Mr Stevens’ figures come from NHS Digital’s Investment in General Practice statistics. The BMA had previously criticised the figures for revealing that the proportion of health service funds spent on GP services had fallen in the past decade, dropping to 7.9% of the overall NHS budget in 2016/17 compared with 9.6% in 2005/06.

But Mr Stevens said that the statistics also revealed that overall funding for general practice had increased.

He said: ‘If I’m proud of one thing about the work of NHS England is that in the four years prior to the creation of NHS England, investment in GP services were going down year by year by year and in each of the four years since the creation of NHS England, GP investment has now started to go back up.’

‘So the last year 2016/17 figures just out, show another 3.2% real terms increase meaning that we’re about £80m ahead of the investment profile, the increases that we set out in the GP Forward View.’

In his speech, Simon Stevens also hailed ‘primary care homes’ as ‘central to what the future of general practice looks like’, adding that 190 primary care homes are now running across the country and covering eight million patients.

Primary care homes are multidisciplinary teams of clinicians from general practice, community, mental health and acute trusts, social care and the voluntary sector that care for a defined, registered population of between 30,000 and 50,000.

While Mr Stevens commended general practice for being ‘adaptive’, at the same conference, Dr Robert Varnam said getting ‘stuck’ is a ‘common experience for people who are trying to lead change’.

Dr Varnam said: ‘When you look at the vanguards, when you look at people trying to spread primary care homes, when you look at people in the GP Access Fund, what you find very consistently is there’s a really great idea – but they gave up.

‘Or a really great idea that made excruciatingly slow progress and there are some really common themes for how we approach it when it gets stuck like that.’

He said he often hears from GPs who are trying to ‘make people do what we want them to do’ in an effort to work at scale but added that the NHS has ‘tended to ask the question how we manage change, how we make change happen’.

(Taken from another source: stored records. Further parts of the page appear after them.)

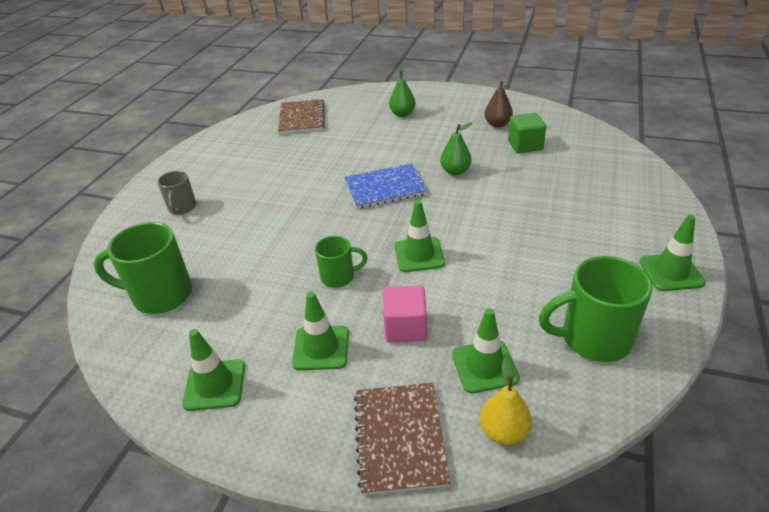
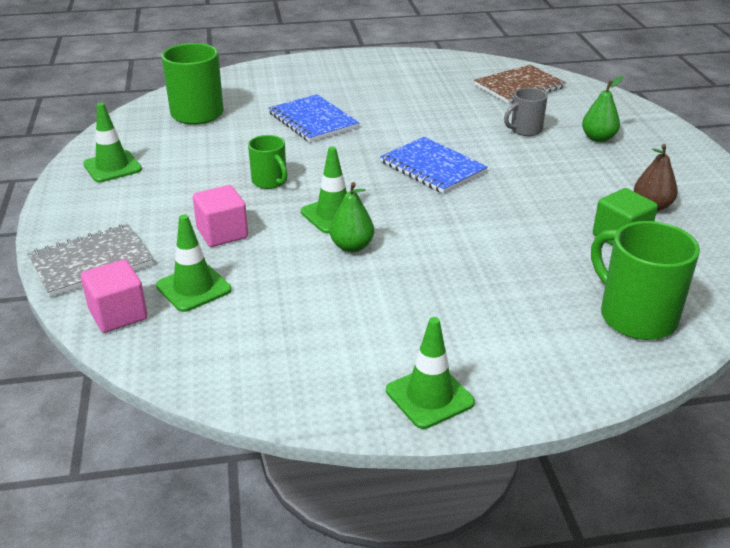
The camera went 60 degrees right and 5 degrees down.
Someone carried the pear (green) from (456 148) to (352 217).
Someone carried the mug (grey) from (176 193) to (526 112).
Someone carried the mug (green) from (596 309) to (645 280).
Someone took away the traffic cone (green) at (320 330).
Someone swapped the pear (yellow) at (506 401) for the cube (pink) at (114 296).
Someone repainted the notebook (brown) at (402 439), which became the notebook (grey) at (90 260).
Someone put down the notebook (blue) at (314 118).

But he said that GPs should be encouraged ‘to talk about why’ they are making changes to their practices and ‘lead with purpose’.

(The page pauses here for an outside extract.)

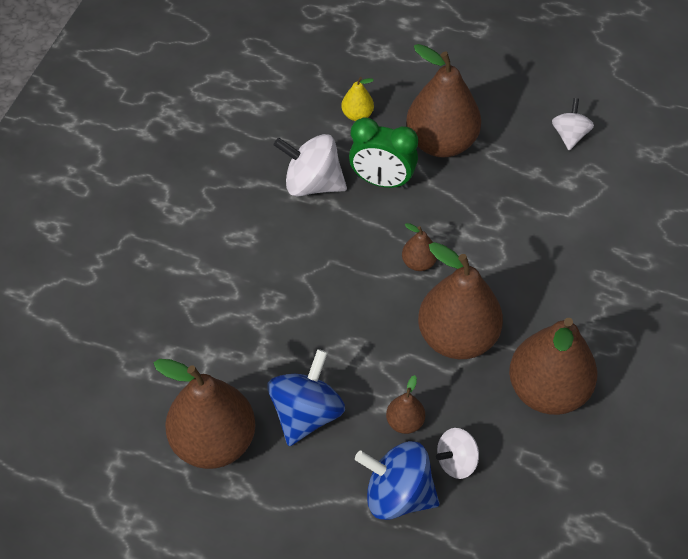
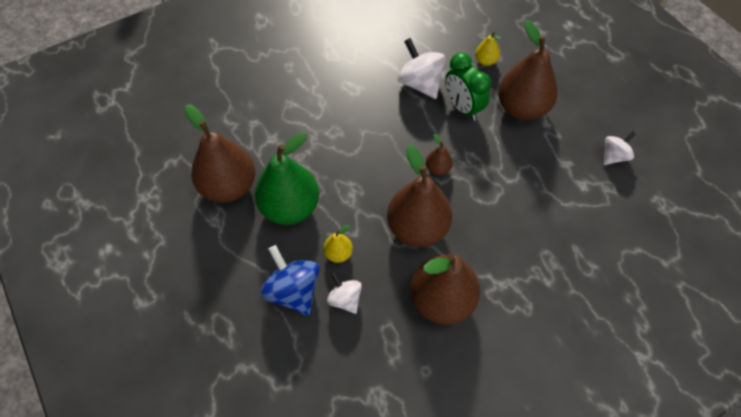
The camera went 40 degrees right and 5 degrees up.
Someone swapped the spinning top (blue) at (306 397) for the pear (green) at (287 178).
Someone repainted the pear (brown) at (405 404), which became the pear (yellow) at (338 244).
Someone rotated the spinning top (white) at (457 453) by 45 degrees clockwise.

Dr Varnam added that general practice ‘has narrowed its focus on purpose’, instead focusing on medical care and ‘being very, very busy’. 

He said: ‘We’ve lost our focus on prevention and looking after a whole population, a registered list, not just each individual person that comes through the door and I think that’s been very disempowering and I think it’s taken a lot of energy out of general practice for many GPs.’